Choose The Interface First
- Browser: use
defuddle on the current document for extensions and web apps.
- Node.js: use
defuddle/node with a DOM Document from linkedom, jsdom, happy-dom, or a similar implementation.
- CLI: use
npx defuddle parse <url-or-file> for quick experiments, one-off conversions, and regression checks.
- Worker or hosted API: validate with
curl, not a browser, so the response body is inspected directly.
Happy-Path Extraction
- Start with the narrowest output that answers the task.
- HTML output: default parse result
- Markdown:
markdown: true or --markdown
- Metadata bundle:
--json
- Single property:
--property <name>
- When parsing detached HTML, provide the page URL so relative links can be resolved correctly.
- Use the smallest bundle that fits the job. Prefer the core bundle unless markdown or math fallbacks require the fuller variants.
Debug Wrong Extraction Systematically
- Turn on debug mode first.
- Code path:
debug: true
- CLI path:
--debug
- Inspect:
result.debug.contentSelector
result.debug.removals
- Disable one transformation at a time to find the stage that drops useful content.
removeSmallImages
removeHiddenElements
removeLowScoring
removeExactSelectors
removePartialSelectors
removeContentPatterns
standardize
- If auto-detection chooses the wrong node, set
contentSelector explicitly and re-run.
- If selectors are the issue, review the exact and partial selector lists before adding new heuristics.

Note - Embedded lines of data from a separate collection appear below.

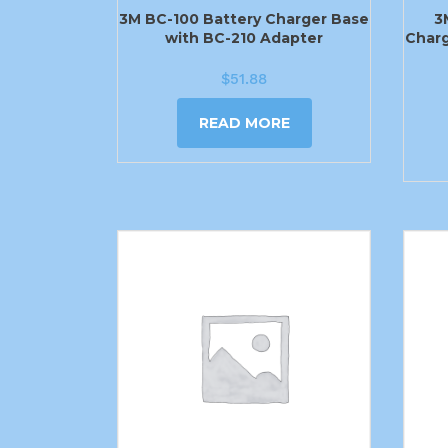
3M BC-100 Battery Charger Base
3
with BC-210 Adapter
Charg
$
51.88
READ MORE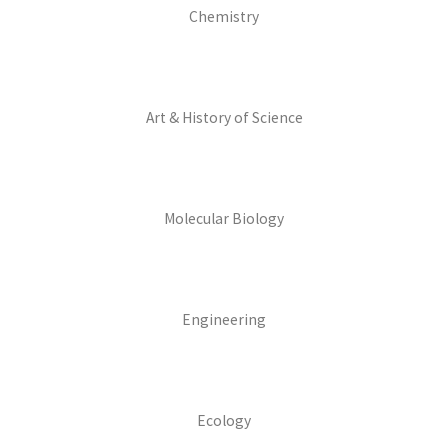
Chemistry
Art & History of Science
Molecular Biology
Engineering
Ecology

- After a fix, add a minimal anonymized fixture and expected output, and prove the fixture fails before the fix.
Security And Correctness Rules
- Never parse with raw
innerHTML; route parsing through the DOM utility layer so scripts and external resources do not execute.
- Strip unsafe scriptable URLs,
data:text/html, iframe srcdoc, and inline on* handlers.
- Convert live HTML collections to static arrays before mutating the DOM.
- Treat code and preformatted blocks as protected when adjusting removal heuristics.
Verification Strategy
- Worker or local API:
curl http://localhost:8787/...
- Hosted service:
curl https://defuddle.md/...
- CLI regression check:
npx defuddle parse ... --markdown
- Codebase regression check: add fixtures under
tests/fixtures/ and expected output under tests/expected/
Reference Material
- Read
references/defuddle-notes.md for environment selection, useful options, and source provenance.